Of course, organic agriculture advocates would insist, and this goes without saying, the basic allure of organic agriculture is its being kind to the environment, and recent studies bear this out. Recently, the Third World Network Information Service on Sustainable Agriculture, reported studies by two organic agriculture research institutions – the Rodale Institute in the US and the FiBL, or Research Institute of Organic Agriculture in Switzerland  - which found that organic agriculture is well placed to mitigate as well as help farmers adapt to climate change.
   
These research institutions said that the mitigation potential, or ability to reduce over-all greenhouse gas emissions, amount to about 9–13 percent of the global total. This is due to its significant capacity to sequester or capture carbon in soils.
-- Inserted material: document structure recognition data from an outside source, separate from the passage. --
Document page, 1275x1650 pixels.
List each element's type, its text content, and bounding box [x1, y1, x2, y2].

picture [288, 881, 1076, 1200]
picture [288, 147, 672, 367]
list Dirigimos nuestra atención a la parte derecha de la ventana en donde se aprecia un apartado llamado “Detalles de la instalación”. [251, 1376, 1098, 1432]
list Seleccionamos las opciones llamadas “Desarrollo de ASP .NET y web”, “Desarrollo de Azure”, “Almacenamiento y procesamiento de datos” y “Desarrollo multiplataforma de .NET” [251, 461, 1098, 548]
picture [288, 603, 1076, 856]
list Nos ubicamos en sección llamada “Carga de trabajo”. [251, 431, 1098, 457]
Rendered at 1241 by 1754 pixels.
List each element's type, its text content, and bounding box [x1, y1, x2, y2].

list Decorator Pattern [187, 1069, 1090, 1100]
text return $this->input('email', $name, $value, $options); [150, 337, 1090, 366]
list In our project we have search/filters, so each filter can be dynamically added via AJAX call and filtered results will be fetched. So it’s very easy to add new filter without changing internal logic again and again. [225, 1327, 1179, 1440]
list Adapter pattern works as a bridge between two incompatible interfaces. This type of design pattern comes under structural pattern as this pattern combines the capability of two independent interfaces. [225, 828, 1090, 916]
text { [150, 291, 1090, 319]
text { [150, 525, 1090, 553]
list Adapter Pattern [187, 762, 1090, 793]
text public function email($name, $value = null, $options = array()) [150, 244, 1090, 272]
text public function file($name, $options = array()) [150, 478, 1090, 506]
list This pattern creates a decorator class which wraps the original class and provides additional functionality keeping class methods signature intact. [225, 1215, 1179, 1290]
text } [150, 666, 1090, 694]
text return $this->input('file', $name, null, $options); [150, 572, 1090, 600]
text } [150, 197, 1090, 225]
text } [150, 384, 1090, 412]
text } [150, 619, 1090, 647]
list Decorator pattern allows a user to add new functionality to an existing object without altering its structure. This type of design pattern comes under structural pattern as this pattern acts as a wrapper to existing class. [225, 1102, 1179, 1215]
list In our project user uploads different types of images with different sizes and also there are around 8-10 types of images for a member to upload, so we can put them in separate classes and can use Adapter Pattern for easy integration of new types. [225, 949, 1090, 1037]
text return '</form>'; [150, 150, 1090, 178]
Organic agriculture also reduces emissions as it emits less nitrous oxide (due to lower nitrogen input), less nitrous oxide and methane from biomass waste burning (as burning is avoided), and requires less energy, mainly due to zero chemical fertilizer use.  At the same time that this is happening, organic agriculture increases soil organic matter, and improves soil quality thereby reducing vulnerability of farm areas to extreme weather events. Furthermore, the high diversity of crops and farming activities in organic agriculture, together with its lower input costs, reduce economic risks for farmers.
 Indeed, this law has potential, and it is high time that not only organic agriculture advocates know that.